[Collected data]

-----

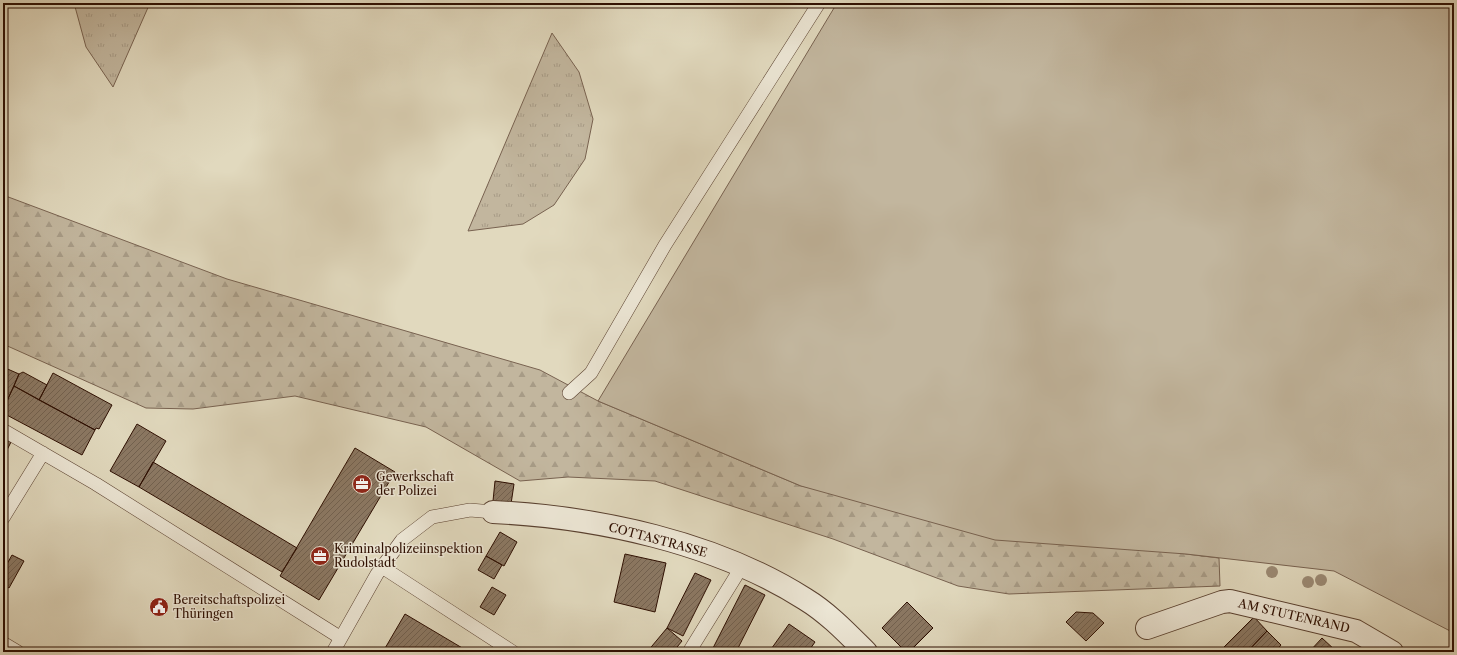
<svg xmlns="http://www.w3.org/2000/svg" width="1457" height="655" viewBox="0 0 1457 655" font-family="'Libre Caslon Text',serif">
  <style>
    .grass { fill: url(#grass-tufts); stroke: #786250 }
    .forest { fill: url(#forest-firs); stroke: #786250 }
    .garden { fill: #c2b69e; stroke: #786250 }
    .building { fill: url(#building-hatch); stroke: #2d0e01 }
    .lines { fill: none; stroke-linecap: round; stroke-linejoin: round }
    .lane-casing { stroke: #5a4130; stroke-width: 14 }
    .street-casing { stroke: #5a4130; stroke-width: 24 }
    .lane { stroke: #ece6d5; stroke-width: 13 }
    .street { stroke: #ece6d5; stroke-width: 22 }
    .tree { fill: #9b8a74 }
    .labels { text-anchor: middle; stroke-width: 3; stroke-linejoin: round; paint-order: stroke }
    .poi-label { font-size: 12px; fill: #2d0e01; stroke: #ece6d5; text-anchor: start }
    .street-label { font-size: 12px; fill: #2d0e01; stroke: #ece6d5 }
  </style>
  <defs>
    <pattern id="grass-tufts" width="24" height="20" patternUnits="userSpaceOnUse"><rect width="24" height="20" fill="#c2b69e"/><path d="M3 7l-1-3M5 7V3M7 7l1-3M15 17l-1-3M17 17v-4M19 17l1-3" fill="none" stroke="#a79b86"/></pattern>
    <pattern id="forest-firs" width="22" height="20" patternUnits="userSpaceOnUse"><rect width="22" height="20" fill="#c2b69e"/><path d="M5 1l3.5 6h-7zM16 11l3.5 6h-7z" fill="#a79b86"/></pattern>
    <pattern id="building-hatch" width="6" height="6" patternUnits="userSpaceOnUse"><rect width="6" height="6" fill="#8b7863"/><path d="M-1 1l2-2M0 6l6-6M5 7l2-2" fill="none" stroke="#72614f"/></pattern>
  </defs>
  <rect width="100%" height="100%" fill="#e1d9be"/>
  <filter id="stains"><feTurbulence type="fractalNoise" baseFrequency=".005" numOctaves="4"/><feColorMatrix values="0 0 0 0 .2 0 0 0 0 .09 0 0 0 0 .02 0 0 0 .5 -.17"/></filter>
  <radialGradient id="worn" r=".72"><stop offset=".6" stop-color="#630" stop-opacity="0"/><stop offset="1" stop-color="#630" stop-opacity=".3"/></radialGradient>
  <path class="grass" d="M74 3H150L113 87 86 47Z
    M552 33 579 72 593 119 585 159 554 205 523 224 468 231Z"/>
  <path class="forest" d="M3 195 227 279 540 370 598 401 801 486 1186 554 1219 558 1220 586 1009 594 958 586 833 539 655 481 568 477 520 481 426 427 295 396 193 409 146 408 3 344Z"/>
  <path class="garden" d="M837 3H1454V633L1334 571 1186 554 995 540 801 486 598 401Z"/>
  <path class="building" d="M3 367 19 374 4 408H3Z
    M23 372 47 385 39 400 14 386 19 374Z
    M53 373 112 405 99 429 96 428 95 430 39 400Z
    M14 386 95 430 82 455 3 413V409Z
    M137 424 166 441 139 487 110 471Z
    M3 438 11 442 3 458Z
    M355 448 395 472 319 600 280 576Z
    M153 462 297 548 282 572 139 487Z
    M495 481 514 484 511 504 493 501Z
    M500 532 517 542 504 566 486 556Z
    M625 554 666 563 655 612 614 602Z
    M12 555 24 561 9 588 3 584V571Z
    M486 556 502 565 494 579 478 570Z
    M695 573 711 580 683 636 667 628Z
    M745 585 765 595 736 652H711Z
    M492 587 506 595 494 615 480 607Z
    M907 602 933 628 909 652H906L882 628Z
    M1076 612 1093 613 1104 623 1086 641 1066 622Z
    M405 614 469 652H388L384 650Z
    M1254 617 1267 631 1247 652H1219Z
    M789 624 815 642 808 652H769Z
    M667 628 682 641 673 652H647Z
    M1267 631 1281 645 1275 652H1247Z
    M1322 638 1336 651 1335 652H1309Z"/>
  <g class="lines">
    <g class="lane-casing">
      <path id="lane" d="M569 393 591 373 665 245 819 3
        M3 430 96 484 341 638
        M3 518 43 453
        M382 567 513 652
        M3 643 18 652
        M333 652 377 574 402 540 432 517 470 510 493 512
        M689 652 736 576 741 565"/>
    </g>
    <g class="street-casing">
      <path id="street" d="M493 512C597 517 715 542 805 599 828 613 847 633 866 652
        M1147 628 1222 602 1230 601 1356 631 1392 652"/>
    </g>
    <use href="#lane" class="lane"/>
    <use href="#street" class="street"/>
  </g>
  <g class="tree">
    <circle cx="1272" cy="572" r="6"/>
    <circle cx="1321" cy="580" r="6"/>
    <circle cx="1308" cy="582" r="6"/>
  </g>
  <defs>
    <g id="office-disc" transform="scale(1)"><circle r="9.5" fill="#8f2418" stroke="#ece6d5"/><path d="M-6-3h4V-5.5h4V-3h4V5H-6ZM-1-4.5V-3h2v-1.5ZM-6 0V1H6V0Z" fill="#fff"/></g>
    <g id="civic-disc" transform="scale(1)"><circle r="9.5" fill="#8f2418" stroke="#ece6d5"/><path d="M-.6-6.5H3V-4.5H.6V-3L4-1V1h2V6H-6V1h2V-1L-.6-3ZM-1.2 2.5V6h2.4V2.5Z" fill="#fff"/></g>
  </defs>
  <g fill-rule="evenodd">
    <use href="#office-disc" x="362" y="484"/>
    <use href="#office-disc" x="320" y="556"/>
    <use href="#civic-disc" x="159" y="607"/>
  </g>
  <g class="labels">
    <g class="poi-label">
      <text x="376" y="481">Gewerkschaft<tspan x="376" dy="14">der Polizei</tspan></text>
      <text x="334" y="553">Kriminalpolizeiinspektion<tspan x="334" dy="14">Rudolstadt</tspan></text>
      <text x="173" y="604">Bereitschaftspolizei<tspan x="173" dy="14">Thüringen</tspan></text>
    </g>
    <g class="street-label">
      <text transform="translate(658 540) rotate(15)" y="4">COTTASTRASSE</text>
      <text transform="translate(1294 616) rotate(13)" y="4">AM STUTENRAND</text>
    </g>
  </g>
  <rect width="1457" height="655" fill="none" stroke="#e1d9be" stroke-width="16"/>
  <rect x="4" y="4" width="1449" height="647" fill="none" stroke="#2d0e01" stroke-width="2"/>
  <rect x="8" y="8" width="1441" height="639" fill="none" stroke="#2d0e01"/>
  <rect width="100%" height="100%" filter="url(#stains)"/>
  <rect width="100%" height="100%" fill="url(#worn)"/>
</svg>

-----

_Your objective_: Each record above should be retyped exactly, with no pictures carried over.

_Output of the task_:
<svg xmlns="http://www.w3.org/2000/svg" width="1457" height="655" viewBox="0 0 1457 655" font-family="'Libre Caslon Text',serif">
  <style>
    .grass { fill: url(#grass-tufts); stroke: #786250 }
    .forest { fill: url(#forest-firs); stroke: #786250 }
    .garden { fill: #c2b69e; stroke: #786250 }
    .building { fill: url(#building-hatch); stroke: #2d0e01 }
    .lines { fill: none; stroke-linecap: round; stroke-linejoin: round }
    .lane-casing { stroke: #5a4130; stroke-width: 14 }
    .street-casing { stroke: #5a4130; stroke-width: 24 }
    .lane { stroke: #ece6d5; stroke-width: 13 }
    .street { stroke: #ece6d5; stroke-width: 22 }
    .tree { fill: #9b8a74 }
    .labels { text-anchor: middle; stroke-width: 3; stroke-linejoin: round; paint-order: stroke }
    .poi-label { font-size: 12px; fill: #2d0e01; stroke: #ece6d5; text-anchor: start }
    .street-label { font-size: 12px; fill: #2d0e01; stroke: #ece6d5 }
  </style>
  <defs>
    <pattern id="grass-tufts" width="24" height="20" patternUnits="userSpaceOnUse"><rect width="24" height="20" fill="#c2b69e"/><path d="M3 7l-1-3M5 7V3M7 7l1-3M15 17l-1-3M17 17v-4M19 17l1-3" fill="none" stroke="#a79b86"/></pattern>
    <pattern id="forest-firs" width="22" height="20" patternUnits="userSpaceOnUse"><rect width="22" height="20" fill="#c2b69e"/><path d="M5 1l3.5 6h-7zM16 11l3.5 6h-7z" fill="#a79b86"/></pattern>
    <pattern id="building-hatch" width="6" height="6" patternUnits="userSpaceOnUse"><rect width="6" height="6" fill="#8b7863"/><path d="M-1 1l2-2M0 6l6-6M5 7l2-2" fill="none" stroke="#72614f"/></pattern>
  </defs>
  <rect width="100%" height="100%" fill="#e1d9be"/>
  <filter id="stains"><feTurbulence type="fractalNoise" baseFrequency=".005" numOctaves="4"/><feColorMatrix values="0 0 0 0 .2 0 0 0 0 .09 0 0 0 0 .02 0 0 0 .5 -.17"/></filter>
  <radialGradient id="worn" r=".72"><stop offset=".6" stop-color="#630" stop-opacity="0"/><stop offset="1" stop-color="#630" stop-opacity=".3"/></radialGradient>
  <path class="grass" d="M74 3H150L113 87 86 47Z
    M552 33 579 72 593 119 585 159 554 205 523 224 468 231Z"/>
  <path class="forest" d="M3 195 227 279 540 370 598 401 801 486 1186 554 1219 558 1220 586 1009 594 958 586 833 539 655 481 568 477 520 481 426 427 295 396 193 409 146 408 3 344Z"/>
  <path class="garden" d="M837 3H1454V633L1334 571 1186 554 995 540 801 486 598 401Z"/>
  <path class="building" d="M3 367 19 374 4 408H3Z
    M23 372 47 385 39 400 14 386 19 374Z
    M53 373 112 405 99 429 96 428 95 430 39 400Z
    M14 386 95 430 82 455 3 413V409Z
    M137 424 166 441 139 487 110 471Z
    M3 438 11 442 3 458Z
    M355 448 395 472 319 600 280 576Z
    M153 462 297 548 282 572 139 487Z
    M495 481 514 484 511 504 493 501Z
    M500 532 517 542 504 566 486 556Z
    M625 554 666 563 655 612 614 602Z
    M12 555 24 561 9 588 3 584V571Z
    M486 556 502 565 494 579 478 570Z
    M695 573 711 580 683 636 667 628Z
    M745 585 765 595 736 652H711Z
    M492 587 506 595 494 615 480 607Z
    M907 602 933 628 909 652H906L882 628Z
    M1076 612 1093 613 1104 623 1086 641 1066 622Z
    M405 614 469 652H388L384 650Z
    M1254 617 1267 631 1247 652H1219Z
    M789 624 815 642 808 652H769Z
    M667 628 682 641 673 652H647Z
    M1267 631 1281 645 1275 652H1247Z
    M1322 638 1336 651 1335 652H1309Z"/>
  <g class="lines">
    <g class="lane-casing">
      <path id="lane" d="M569 393 591 373 665 245 819 3
        M3 430 96 484 341 638
        M3 518 43 453
        M382 567 513 652
        M3 643 18 652
        M333 652 377 574 402 540 432 517 470 510 493 512
        M689 652 736 576 741 565"/>
    </g>
    <g class="street-casing">
      <path id="street" d="M493 512C597 517 715 542 805 599 828 613 847 633 866 652
        M1147 628 1222 602 1230 601 1356 631 1392 652"/>
    </g>
    <use href="#lane" class="lane"/>
    <use href="#street" class="street"/>
  </g>
  <g class="tree">
    <circle cx="1272" cy="572" r="6"/>
    <circle cx="1321" cy="580" r="6"/>
    <circle cx="1308" cy="582" r="6"/>
  </g>
  <defs>
    <g id="office-disc" transform="scale(1)"><circle r="9.5" fill="#8f2418" stroke="#ece6d5"/><path d="M-6-3h4V-5.5h4V-3h4V5H-6ZM-1-4.5V-3h2v-1.5ZM-6 0V1H6V0Z" fill="#fff"/></g>
    <g id="civic-disc" transform="scale(1)"><circle r="9.5" fill="#8f2418" stroke="#ece6d5"/><path d="M-.6-6.5H3V-4.5H.6V-3L4-1V1h2V6H-6V1h2V-1L-.6-3ZM-1.2 2.5V6h2.4V2.5Z" fill="#fff"/></g>
  </defs>
  <g fill-rule="evenodd">
    <use href="#office-disc" x="362" y="484"/>
    <use href="#office-disc" x="320" y="556"/>
    <use href="#civic-disc" x="159" y="607"/>
  </g>
  <g class="labels">
    <g class="poi-label">
      <text x="376" y="481">Gewerkschaft<tspan x="376" dy="14">der Polizei</tspan></text>
      <text x="334" y="553">Kriminalpolizeiinspektion<tspan x="334" dy="14">Rudolstadt</tspan></text>
      <text x="173" y="604">Bereitschaftspolizei<tspan x="173" dy="14">Thüringen</tspan></text>
    </g>
    <g class="street-label">
      <text transform="translate(658 540) rotate(15)" y="4">COTTASTRASSE</text>
      <text transform="translate(1294 616) rotate(13)" y="4">AM STUTENRAND</text>
    </g>
  </g>
  <rect width="1457" height="655" fill="none" stroke="#e1d9be" stroke-width="16"/>
  <rect x="4" y="4" width="1449" height="647" fill="none" stroke="#2d0e01" stroke-width="2"/>
  <rect x="8" y="8" width="1441" height="639" fill="none" stroke="#2d0e01"/>
  <rect width="100%" height="100%" filter="url(#stains)"/>
  <rect width="100%" height="100%" fill="url(#worn)"/>
</svg>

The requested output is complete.